Het lijkt me vanzelfsprekend dat iemand zoals ik geen kinderen neemt, en – als ze ze per ongeluk tóch dreigt te krijgen – er alles aan doet om zich tijdig van ze te verlossen. Een kind kun je nu eenmaal niet dwingen om het grootste deel van de dag stil te zitten; je kunt het niet verbieden te gillen, opgewonden te praten, te huilen, je aandacht op te eisen. Ik zou permanent oordoppen dragen en geregeld in de verleiding komen om het op te sluiten in een schuur of op een rommelzolder (als ik die had); als het nog klein was zou ik, tijdens een wandeling, ineens de neiging kunnen krijgen om het bij het eerste het beste huis te vondeling te leggen, vooral als het langer dan tien minuten zou huilen.
‘Maar bij je eigen kind is het anders’, zeggen mensen tegen me, mijn moeder, een vriendin, een goede vriend. ‘Van je eigen kind kun je wel wat hebben. Dan heb je het ervoor over. Het wordt beter zodra ze naar school gaan’, et cetera. ‘Sommige mensen zijn nu eenmaal geschikter voor het moederschap dan andere’, sputter ik tegen, maar volgens hen ben ik juist heel geschikt. ‘Je bent zelf rustig, dus zul je waarschijnlijk ook een rustig kindje krijgen. En je moet zorgen dat de vader een zorgzaam type is, zodat je er niet alleen voor komt te staan.’ Kortom, redenen genoeg om ook als hypergevoelige einzelgänger zonder kinderwens aan kinderen te beginnen. ‘Je zult er versteld van staan hoe sterk je moedergevoelens zullen zijn. Eigenlijk gaat het vanzelf, wanneer het eenmaal zo ver is.’

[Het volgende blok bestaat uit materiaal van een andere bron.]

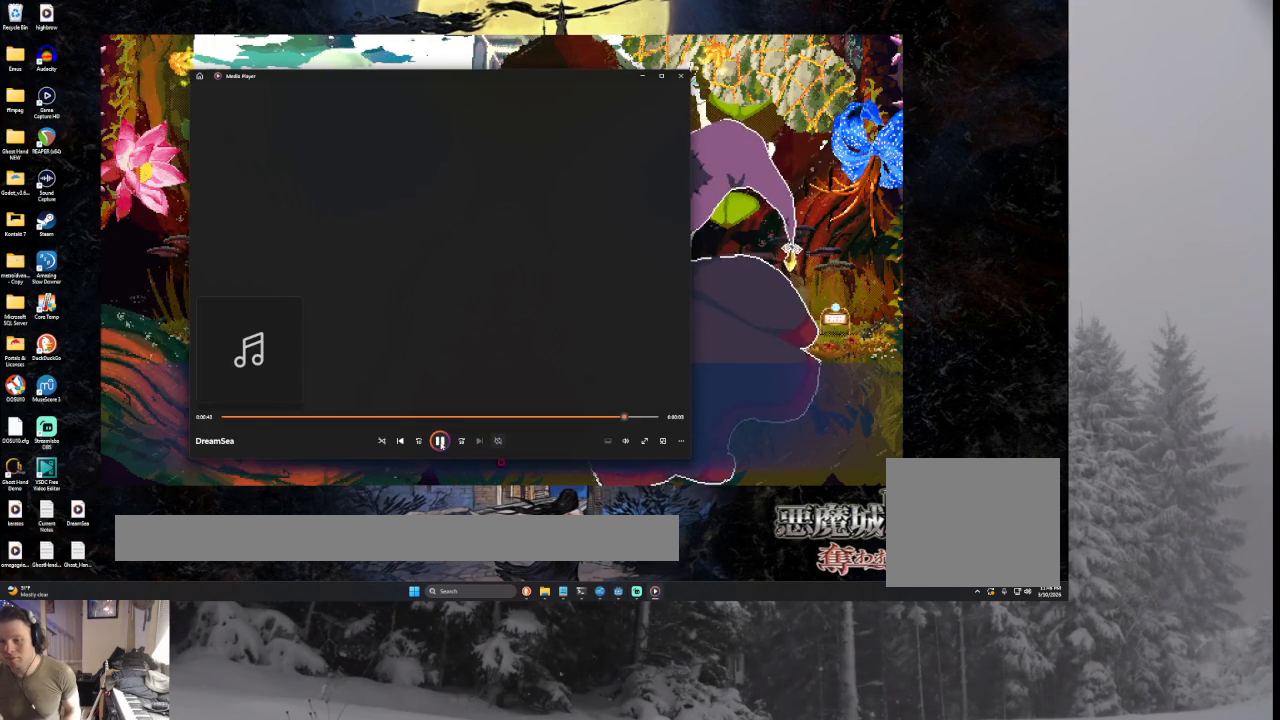
{"buttons": ["CROSS"], "left_stick": "center", "right_stick": "center", "events": []}
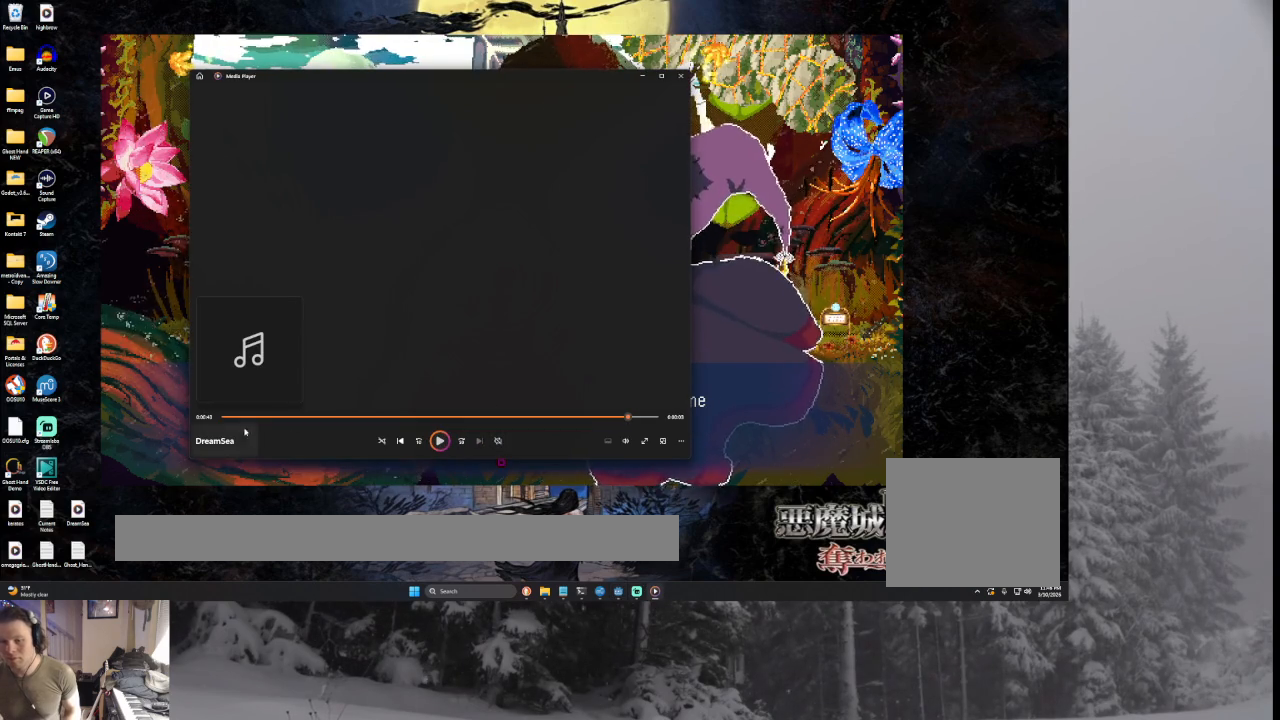
{"buttons": ["CROSS"], "left_stick": "center", "right_stick": "center", "events": []}
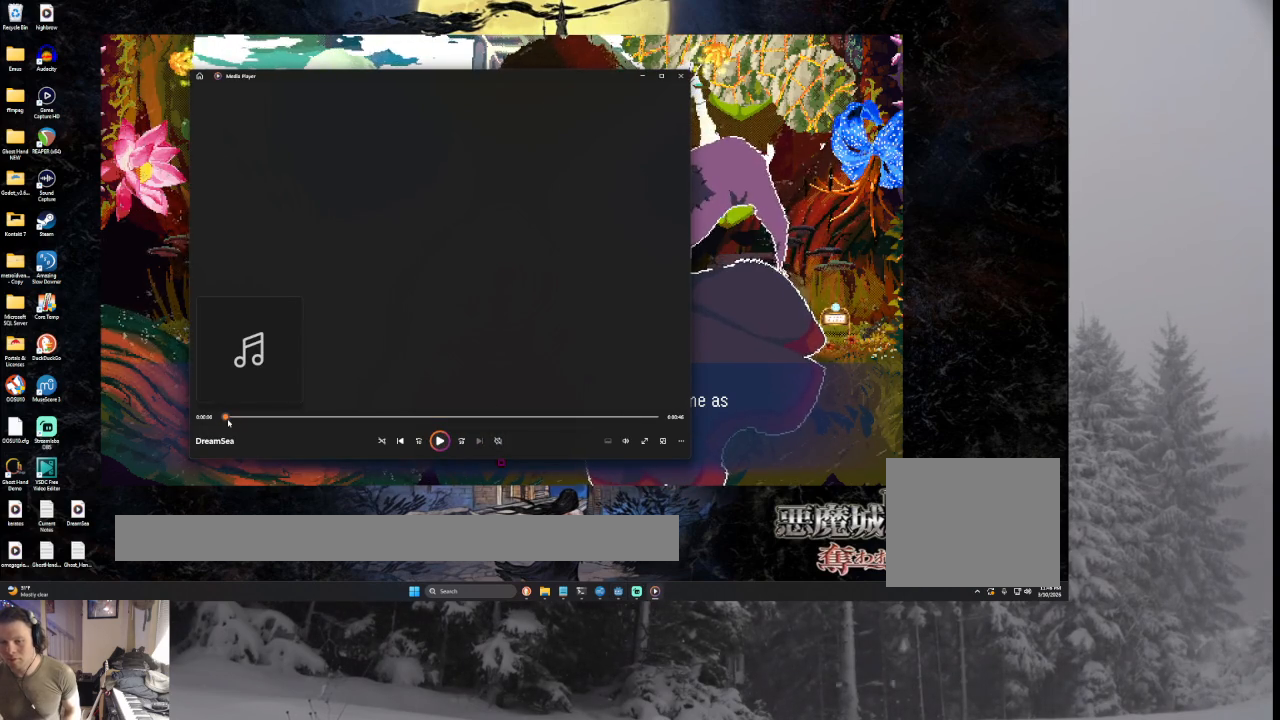
{"buttons": ["CROSS"], "left_stick": "center", "right_stick": "center", "events": []}
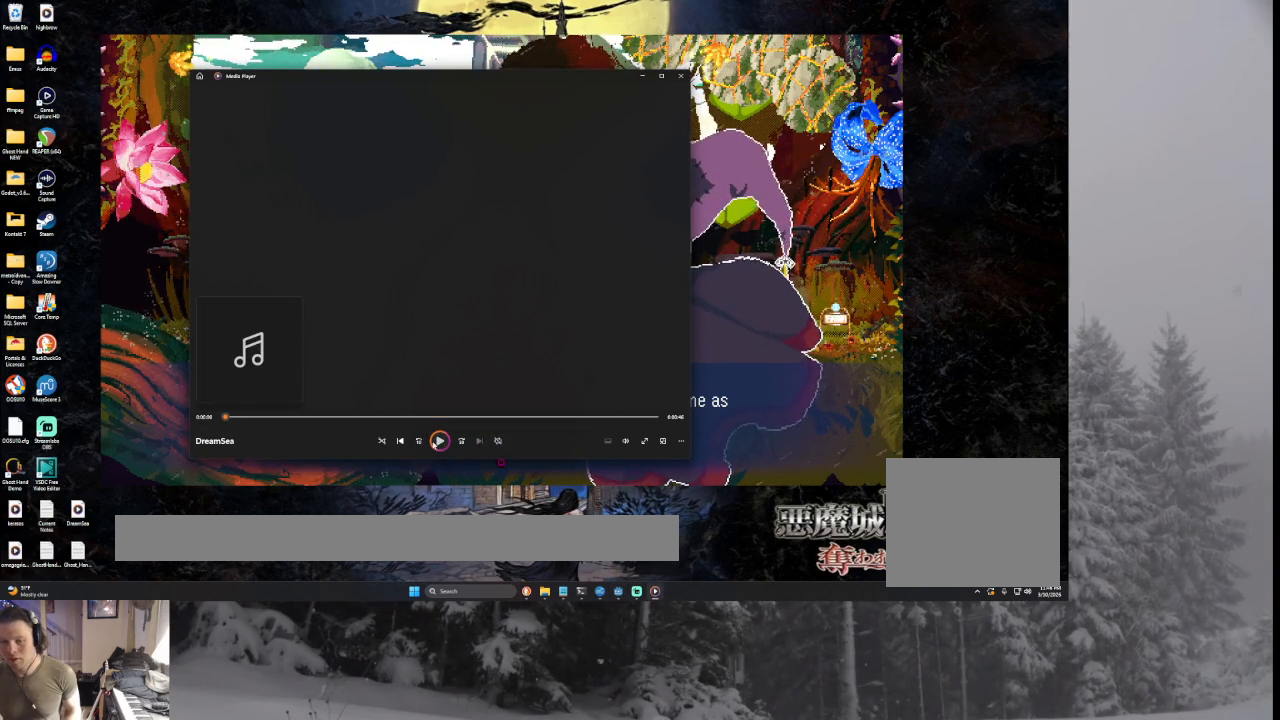
{"buttons": ["CROSS"], "left_stick": "center", "right_stick": "center", "events": []}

Wat moedergevoelens betreft zouden ze nog weleens gelijk kunnen krijgen; in feite heb ik ze, ondanks mijn afkeer van gehuil en druk gedoe, zelfs al. Signaleer ik een kersverse ouder met een slapende baby in een draagzak, dan moet ik – meer nog dan als er een beeldschoon meisje of een intellectueel uitziende man passeert – mezelf bedwingen om niet ongegeneerd te gaan staren. Sta ik bij stoplichten of in de lift naast een mevrouw met kinderwagen, dan gluur ik voortdurend even in de veel te grote, ronde babyogen, en voel hoe ze op me blijven branden terwijl ik zelf mijn blik alweer heb afgewend, omdat ik niet wil toegeven hoe interessant ik baby’s vind – straks blijk ik nog een kinderwens te hebben, stel je voor!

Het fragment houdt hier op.